Supporters gather at the Dundee United Social Club before travelling to Germany.
Supporters gather at the Dundee United Social Club before travelling to Germany.

Paul Sturrock broke it down further in his 1990 memoir.

He said: “It was only as I left the field that I became aware of the unbelievable support which had followed us to Germany that night.

“The many critics of the United support were, I felt, quashed in one fell swoop!

“My initial reaction to the final whistle was not to think about what we had achieved by reaching the final of the Uefa Cup, but to contrast the different reactions between the crestfallen Germans and my cock-a-hoop Tannadice colleagues.

“It was those quite opposite emotions which really brought home to me what we had just accomplished. The celebration between players and fans in the ensuing 10 minutes was one of the most heart-rending moments of my entire career.

“Having taken the accolades, we trooped off happy but weary to face the choice of the lift or the stairs to the dressing-rooms. Needless to say the lift got everyone’s vote!”

Brian Clough was impressed

The magnitude of the achievement was highlighted by Nottingham Forest manager Brian Clough, who was covering the game as a studio analyst for the BBC.
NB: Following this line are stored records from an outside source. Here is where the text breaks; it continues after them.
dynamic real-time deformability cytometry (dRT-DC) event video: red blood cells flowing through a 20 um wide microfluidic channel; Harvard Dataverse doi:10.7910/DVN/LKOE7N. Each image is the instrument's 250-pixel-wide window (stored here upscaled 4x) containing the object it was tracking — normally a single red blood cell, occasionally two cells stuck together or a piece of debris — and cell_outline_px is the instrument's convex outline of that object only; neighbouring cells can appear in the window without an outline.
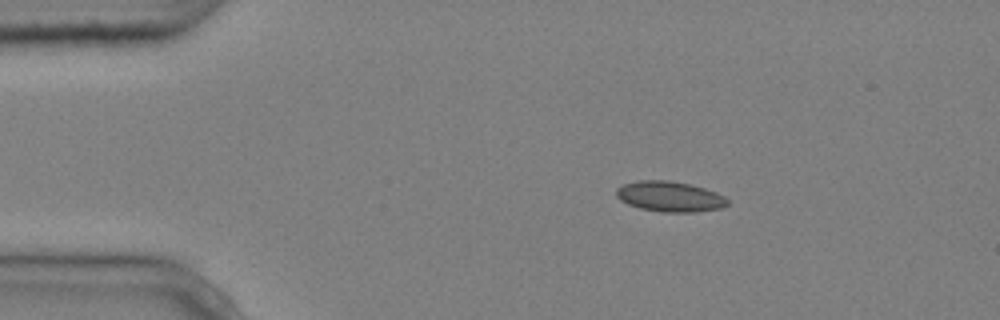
{"species": "common noctule bat (a hibernating species)", "species_latin": "Nyctalus noctula", "temperature_condition": "cold", "stored_images_in_passage": 5, "segment_of_instrument_passage": [1, 2], "camera_frame_rate_fps": 3000, "um_per_image_px": 0.085, "animal": {"sex": "male", "body_mass_g": 20.4}, "frame": {"image": 1, "passage_image": 1, "time_ms": 0.0, "image_size_px": [1000, 320], "cell_outline_px": [[728, 204], [720, 208], [692, 212], [664, 212], [640, 208], [628, 204], [620, 200], [616, 196], [616, 188], [624, 184], [636, 180], [668, 180], [688, 184], [704, 188], [716, 192], [724, 196], [728, 200]], "centroid_in_image_um": [56.9, 16.7], "position_along_channel_um": 28.1, "area_um2": 19.59}}
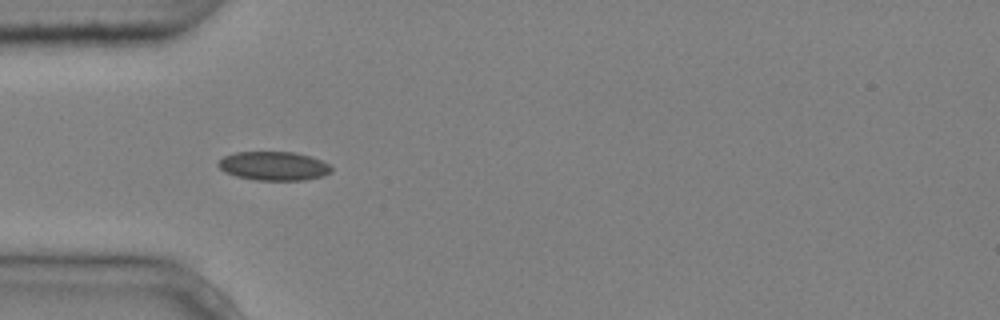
{"frame": {"image": 2, "passage_image": 3, "time_ms": 0.667, "image_size_px": [1000, 320], "cell_outline_px": [[332, 172], [324, 176], [304, 180], [256, 180], [236, 176], [224, 172], [216, 164], [224, 156], [236, 152], [296, 152], [312, 156], [328, 164], [332, 168]], "centroid_in_image_um": [23.28, 14.11], "position_along_channel_um": 61.7, "area_um2": 19.13}}
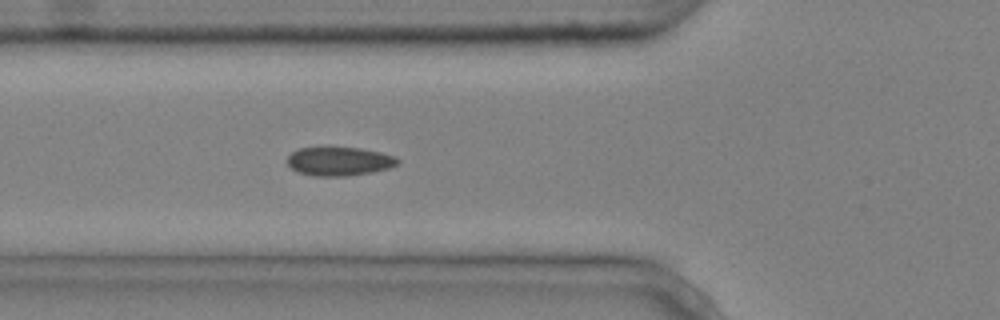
{"frame": {"image": 3, "passage_image": 4, "time_ms": 1.0, "image_size_px": [1000, 320], "cell_outline_px": [[400, 164], [388, 168], [372, 172], [348, 176], [312, 176], [296, 172], [288, 164], [288, 156], [292, 152], [300, 148], [360, 148], [380, 152], [396, 156], [400, 160]], "centroid_in_image_um": [28.86, 13.72], "position_along_channel_um": 96.9, "area_um2": 18.5}}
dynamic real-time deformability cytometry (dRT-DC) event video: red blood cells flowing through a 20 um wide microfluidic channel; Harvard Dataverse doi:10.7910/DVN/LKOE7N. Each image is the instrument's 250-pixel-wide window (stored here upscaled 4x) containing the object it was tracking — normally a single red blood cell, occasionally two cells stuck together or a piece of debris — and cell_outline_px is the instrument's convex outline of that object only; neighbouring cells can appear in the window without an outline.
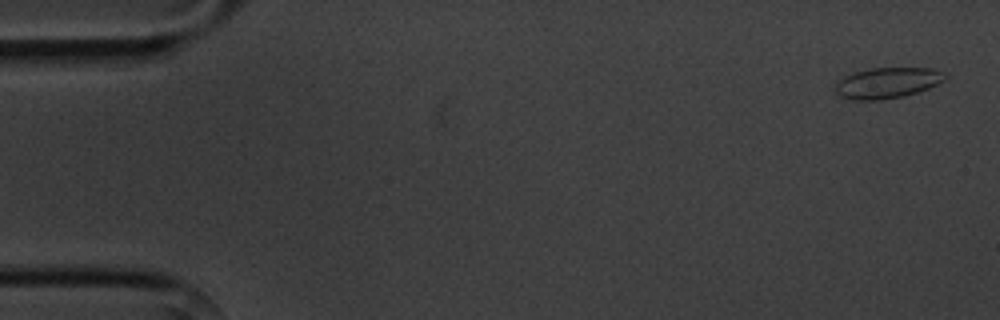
{"species": "common noctule bat (a hibernating species)", "species_latin": "Nyctalus noctula", "temperature_condition": "cold", "stored_images_in_passage": 3, "segment_of_instrument_passage": [1, 2], "camera_frame_rate_fps": 3000, "um_per_image_px": 0.085, "animal": {"sex": "male", "body_mass_g": 20.1, "forearm_length_mm": 53.5}, "frame": {"image": 1, "passage_image": 1, "time_ms": 0.0, "image_size_px": [1000, 320], "cell_outline_px": [[948, 76], [944, 80], [928, 88], [904, 96], [880, 100], [852, 100], [840, 96], [836, 92], [836, 80], [844, 76], [856, 72], [872, 68], [932, 68], [944, 72]], "centroid_in_image_um": [75.41, 7.04], "position_along_channel_um": 9.6, "area_um2": 19.65}}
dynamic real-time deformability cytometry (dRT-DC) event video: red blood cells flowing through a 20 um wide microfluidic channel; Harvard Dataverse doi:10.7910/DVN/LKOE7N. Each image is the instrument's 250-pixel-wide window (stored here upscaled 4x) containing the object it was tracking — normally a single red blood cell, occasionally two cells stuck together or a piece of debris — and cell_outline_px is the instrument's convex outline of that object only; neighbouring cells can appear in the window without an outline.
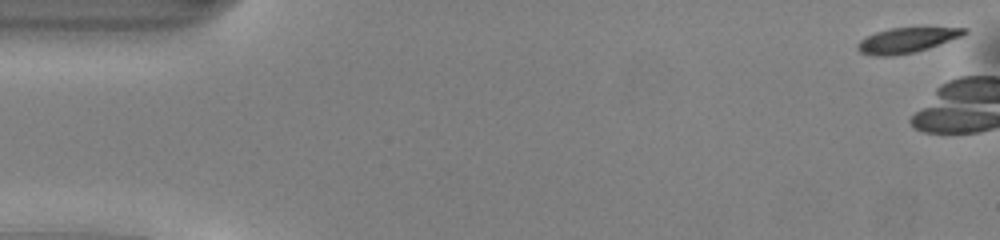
{"species": "common noctule bat (a hibernating species)", "species_latin": "Nyctalus noctula", "temperature_condition": "warm", "stored_images_in_passage": 3, "camera_frame_rate_fps": 3000, "um_per_image_px": 0.085, "animal": {"sex": "male", "body_mass_g": 13.0, "forearm_length_mm": 53.1}, "frame": {"image": 1, "passage_image": 1, "time_ms": 0.0, "image_size_px": [1000, 240], "cell_outline_px": [[964, 32], [960, 36], [912, 52], [864, 52], [860, 48], [860, 44], [868, 36], [892, 28], [964, 28]], "centroid_in_image_um": [77.18, 3.33], "position_along_channel_um": 7.8, "area_um2": 13.29}}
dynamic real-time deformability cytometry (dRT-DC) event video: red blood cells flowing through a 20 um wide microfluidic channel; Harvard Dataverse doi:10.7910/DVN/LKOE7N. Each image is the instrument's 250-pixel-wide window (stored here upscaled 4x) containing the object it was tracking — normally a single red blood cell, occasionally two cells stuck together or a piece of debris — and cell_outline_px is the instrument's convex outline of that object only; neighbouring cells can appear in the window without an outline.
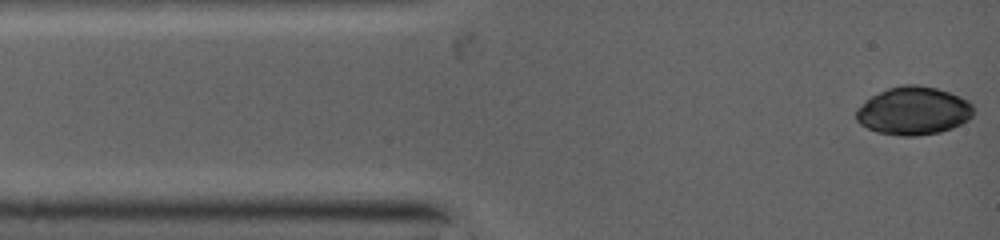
{"species": "common noctule bat (a hibernating species)", "species_latin": "Nyctalus noctula", "temperature_condition": "warm", "stored_images_in_passage": 31, "camera_frame_rate_fps": 5000, "um_per_image_px": 0.085, "animal": {"sex": "female", "body_mass_g": 19.0, "forearm_length_mm": 53.3}, "frame": {"image": 1, "passage_image": 1, "time_ms": 0.0, "image_size_px": [1000, 240], "cell_outline_px": [[976, 108], [972, 116], [968, 120], [952, 128], [940, 132], [916, 136], [904, 136], [880, 132], [868, 128], [860, 124], [856, 120], [856, 108], [864, 100], [888, 88], [900, 84], [916, 84], [936, 88], [960, 96], [968, 100]], "centroid_in_image_um": [77.66, 9.41], "position_along_channel_um": 7.3, "area_um2": 33.06}}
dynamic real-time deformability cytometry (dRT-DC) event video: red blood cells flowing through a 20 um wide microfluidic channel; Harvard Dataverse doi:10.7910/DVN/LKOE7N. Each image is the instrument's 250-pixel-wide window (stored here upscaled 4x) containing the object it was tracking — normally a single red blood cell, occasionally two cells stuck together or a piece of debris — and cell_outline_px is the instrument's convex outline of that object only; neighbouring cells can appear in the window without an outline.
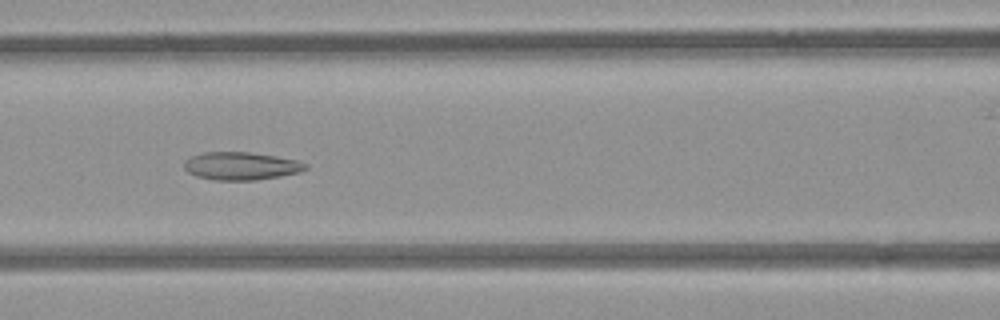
{"species": "common noctule bat (a hibernating species)", "species_latin": "Nyctalus noctula", "temperature_condition": "room temperature", "stored_images_in_passage": 40, "camera_frame_rate_fps": 3000, "um_per_image_px": 0.085, "animal": {"sex": "female", "body_mass_g": 21.9}, "frame": {"image": 1, "passage_image": 9, "time_ms": 2.667, "image_size_px": [1000, 320], "cell_outline_px": [[308, 168], [300, 172], [280, 176], [256, 180], [212, 180], [196, 176], [188, 172], [184, 168], [184, 160], [192, 156], [204, 152], [248, 152], [276, 156], [296, 160], [308, 164]], "centroid_in_image_um": [20.48, 14.11], "position_along_channel_um": 146.1, "area_um2": 19.77}}
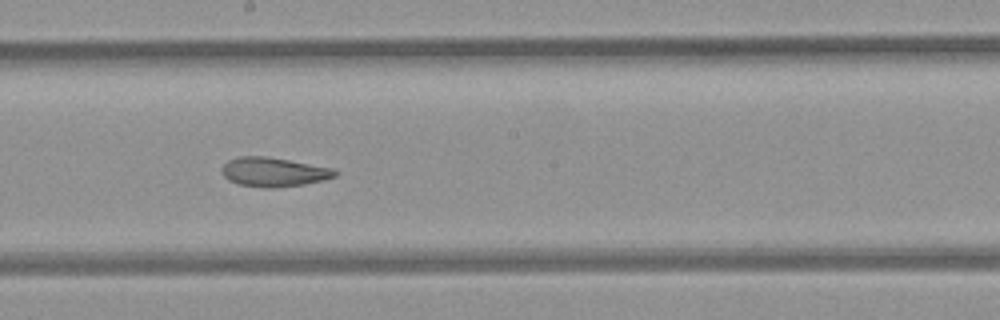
{"frame": {"image": 2, "passage_image": 15, "time_ms": 4.667, "image_size_px": [1000, 320], "cell_outline_px": [[336, 176], [324, 180], [304, 184], [272, 188], [264, 188], [240, 184], [228, 180], [224, 176], [224, 164], [228, 160], [240, 156], [264, 156], [288, 160], [332, 168], [336, 172]], "centroid_in_image_um": [23.26, 14.62], "position_along_channel_um": 224.9, "area_um2": 18.9}}
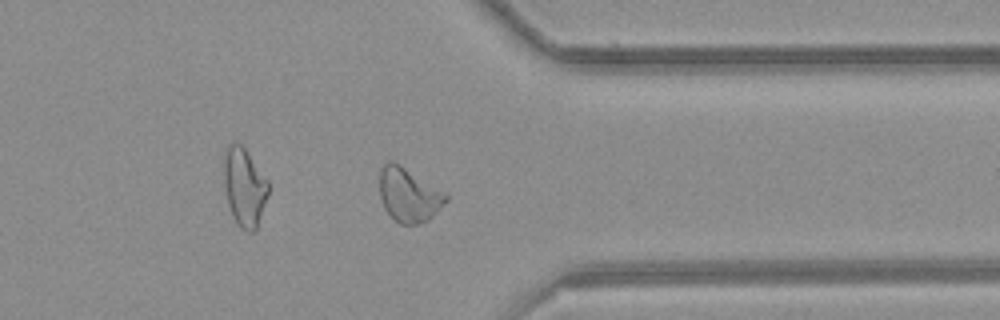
{"frame": {"image": 3, "passage_image": 27, "time_ms": 8.667, "image_size_px": [1000, 320], "cell_outline_px": [[448, 200], [428, 220], [416, 224], [400, 224], [384, 208], [380, 200], [380, 168], [388, 160], [392, 160], [400, 164], [448, 192]], "centroid_in_image_um": [34.76, 16.53], "position_along_channel_um": 376.6, "area_um2": 21.15}, "authors_computed_cell_mechanics": {"area_um2": 20.0277, "velocity_mm_per_s": 3.9382, "shape_relaxation_time_tau1_ms": null, "shape_relaxation_time_tau2_ms": 3.4365, "deformation_change_tau1": null, "deformation_change_tau2": 0.1091}}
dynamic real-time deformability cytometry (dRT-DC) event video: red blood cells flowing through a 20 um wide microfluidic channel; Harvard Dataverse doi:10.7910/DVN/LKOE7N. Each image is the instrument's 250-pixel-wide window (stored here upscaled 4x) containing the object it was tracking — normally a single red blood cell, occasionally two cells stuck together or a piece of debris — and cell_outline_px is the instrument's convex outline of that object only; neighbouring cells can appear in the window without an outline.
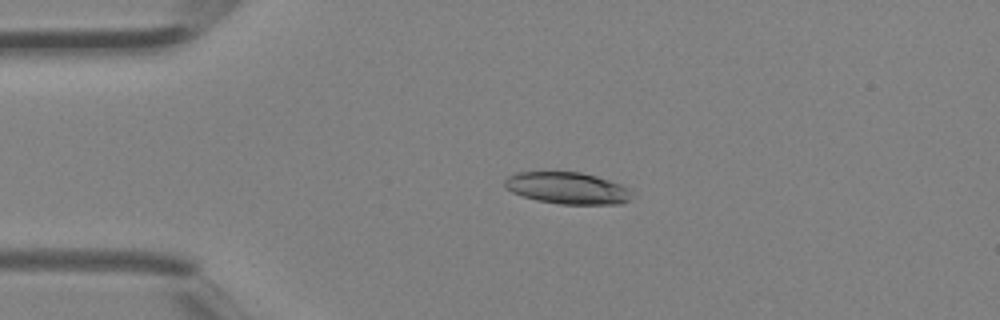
{"species": "Egyptian fruit bat (a non-hibernating species)", "species_latin": "Rousettus aegyptiacus", "temperature_condition": "room temperature", "stored_images_in_passage": 3, "camera_frame_rate_fps": 3000, "um_per_image_px": 0.085, "animal": {"sex": "female"}, "frame": {"image": 1, "passage_image": 2, "time_ms": 0.333, "image_size_px": [1000, 320], "cell_outline_px": [[632, 192], [628, 200], [620, 204], [560, 204], [536, 200], [512, 192], [504, 188], [504, 180], [508, 176], [516, 172], [580, 172], [596, 176], [620, 184], [628, 188]], "centroid_in_image_um": [48.19, 15.99], "position_along_channel_um": 36.8, "area_um2": 23.47}}
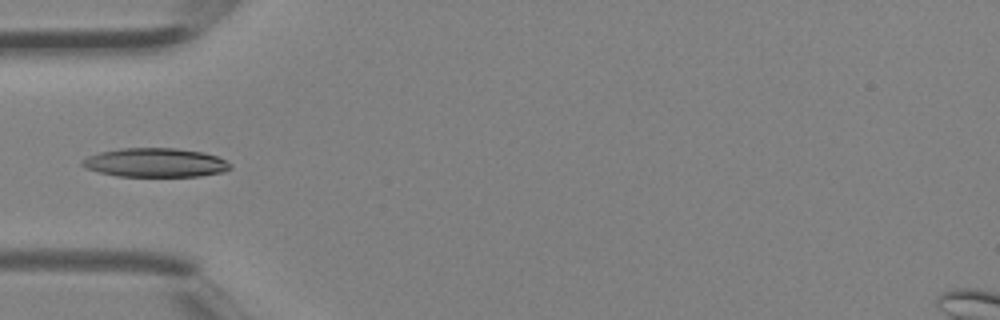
{"frame": {"image": 2, "passage_image": 3, "time_ms": 0.667, "image_size_px": [1000, 320], "cell_outline_px": [[232, 168], [224, 172], [200, 176], [116, 176], [84, 168], [80, 164], [88, 156], [100, 152], [120, 148], [176, 148], [204, 152], [216, 156], [232, 164]], "centroid_in_image_um": [13.22, 13.82], "position_along_channel_um": 71.8, "area_um2": 25.03}}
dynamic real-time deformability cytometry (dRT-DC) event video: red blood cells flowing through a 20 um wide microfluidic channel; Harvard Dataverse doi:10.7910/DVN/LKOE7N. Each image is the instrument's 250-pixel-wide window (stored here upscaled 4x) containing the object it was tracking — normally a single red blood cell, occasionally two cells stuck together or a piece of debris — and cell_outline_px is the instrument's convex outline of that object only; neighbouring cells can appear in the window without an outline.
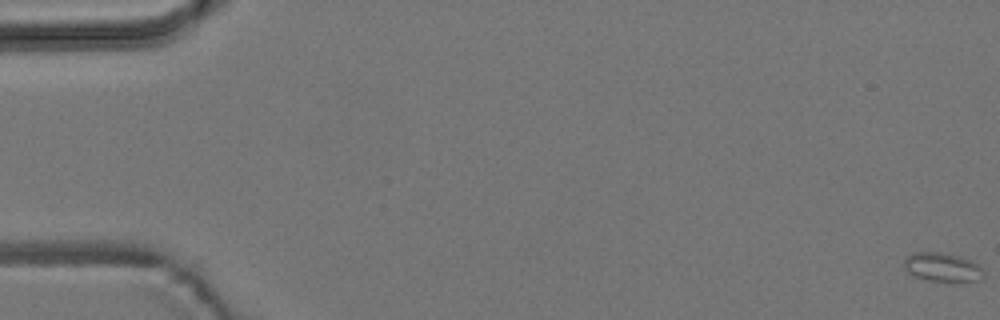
{"species": "common noctule bat (a hibernating species)", "species_latin": "Nyctalus noctula", "temperature_condition": "room temperature", "stored_images_in_passage": 6, "camera_frame_rate_fps": 3000, "um_per_image_px": 0.085, "animal": {"sex": "male", "body_mass_g": 19.2, "forearm_length_mm": 51.8}, "frame": {"image": 1, "passage_image": 1, "time_ms": 0.0, "image_size_px": [1000, 320], "cell_outline_px": [[984, 276], [980, 280], [960, 284], [932, 280], [916, 276], [908, 272], [904, 268], [904, 260], [912, 252], [940, 252], [960, 256], [972, 260], [984, 272]], "centroid_in_image_um": [80.16, 22.74], "position_along_channel_um": 4.8, "area_um2": 13.7}}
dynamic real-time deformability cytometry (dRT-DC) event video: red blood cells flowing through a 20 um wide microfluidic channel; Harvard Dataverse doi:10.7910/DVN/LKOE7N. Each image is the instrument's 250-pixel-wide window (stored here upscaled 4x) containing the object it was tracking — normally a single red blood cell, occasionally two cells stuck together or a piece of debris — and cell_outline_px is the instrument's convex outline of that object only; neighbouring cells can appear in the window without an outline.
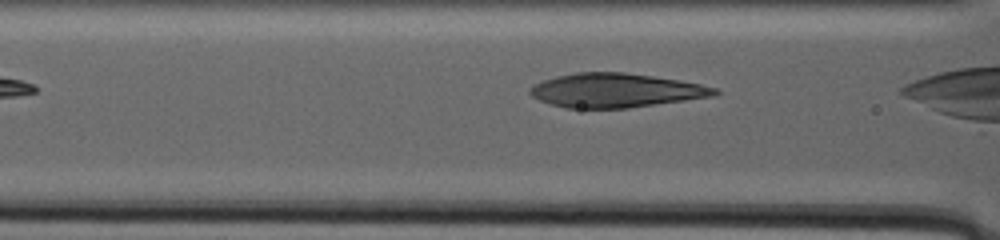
{"species": "human", "species_latin": "Homo sapiens", "temperature_condition": "warm", "stored_images_in_passage": 26, "camera_frame_rate_fps": 3000, "um_per_image_px": 0.085, "donor": {"sex": "male"}, "frame": {"image": 1, "passage_image": 5, "time_ms": 3.0, "image_size_px": [1000, 240], "cell_outline_px": [[720, 92], [716, 96], [628, 108], [568, 108], [552, 104], [540, 100], [532, 96], [528, 92], [528, 88], [544, 80], [556, 76], [576, 72], [624, 72], [680, 80], [700, 84], [716, 88]], "centroid_in_image_um": [52.36, 7.68], "position_along_channel_um": 114.2, "area_um2": 36.59}}
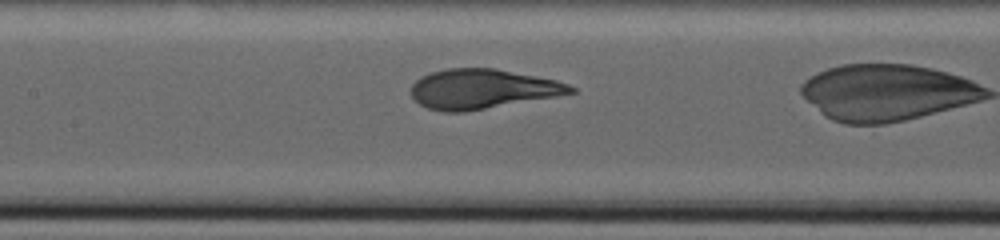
{"frame": {"image": 2, "passage_image": 8, "time_ms": 5.667, "image_size_px": [1000, 240], "cell_outline_px": [[576, 92], [556, 96], [464, 112], [444, 112], [428, 108], [420, 104], [408, 92], [412, 84], [420, 76], [432, 72], [448, 68], [496, 68], [556, 80], [568, 84], [576, 88]], "centroid_in_image_um": [40.96, 7.56], "position_along_channel_um": 166.4, "area_um2": 36.82}}
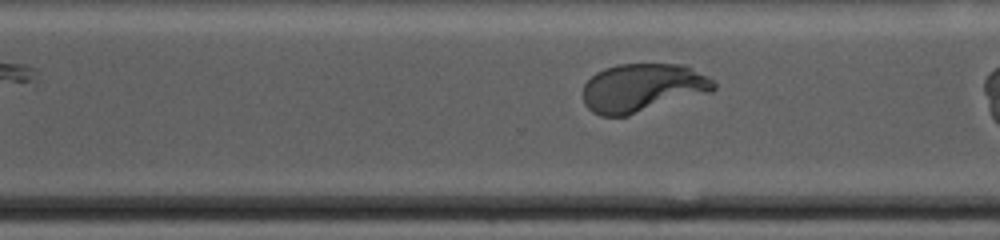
{"frame": {"image": 3, "passage_image": 19, "time_ms": 13.333, "image_size_px": [1000, 240], "cell_outline_px": [[716, 88], [712, 92], [628, 116], [600, 116], [592, 112], [584, 104], [584, 84], [596, 72], [604, 68], [620, 64], [688, 64], [712, 80], [716, 84]], "centroid_in_image_um": [54.64, 7.47], "position_along_channel_um": 316.0, "area_um2": 37.28}}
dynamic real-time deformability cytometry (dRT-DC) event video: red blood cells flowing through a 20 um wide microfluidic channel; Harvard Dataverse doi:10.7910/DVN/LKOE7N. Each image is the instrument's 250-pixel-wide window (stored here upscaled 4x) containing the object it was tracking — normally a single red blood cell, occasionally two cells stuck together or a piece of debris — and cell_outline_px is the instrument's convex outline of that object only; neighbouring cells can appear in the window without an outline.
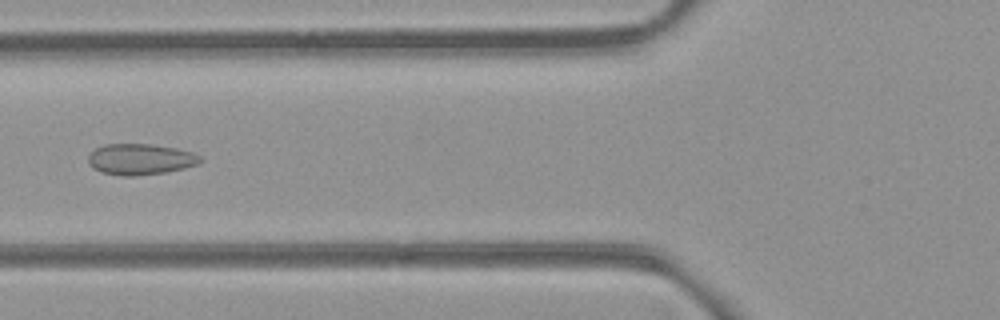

Clough – who guided Forest to the European Cup in 1979 and 1980 – was delighted to see United shock some of the biggest sides on the continent.

Brian Clough in 1987.

He said: “They’ve been incredible. The two results they’ve had in Europe against the Spaniards and the Germans are possibly the best results we’ve seen in Europe in the past 10 years.”

That was some statement given what Forest, Liverpool and the like had achieved.

Clough added: “It’s a good stimulant for the game. It’s good for everybody.

“It puts everyone in with a shout when you see little clubs like Dundee United and Nottingham Forest win big trophies. I expect them to win the Gothenburg clash.

“We hope they win, we’ll keep our fingers crossed.”

Sturrock and his Dundee United team-mates would lose the two-legged final against Gothenburg in 1987.
Sturrock and his Dundee United team-mates would lose the two-legged final against Gothenburg in 1987.

United went on to lose the final 2-1 over two legs against Gothenburg, with a 1-0 Scottish Cup final defeat to St Mirren sandwiched in between.

United had plenty to be proud of, though, and perhaps now – 35 years on – it’s clearer than ever what a watershed that season was for the club and its fans.

The 1987 heroes will return to share a stage at the Whitehall Theatre on May 13 to look back at the campaign to mark the 35th anniversary.

It promises to be quite the evening.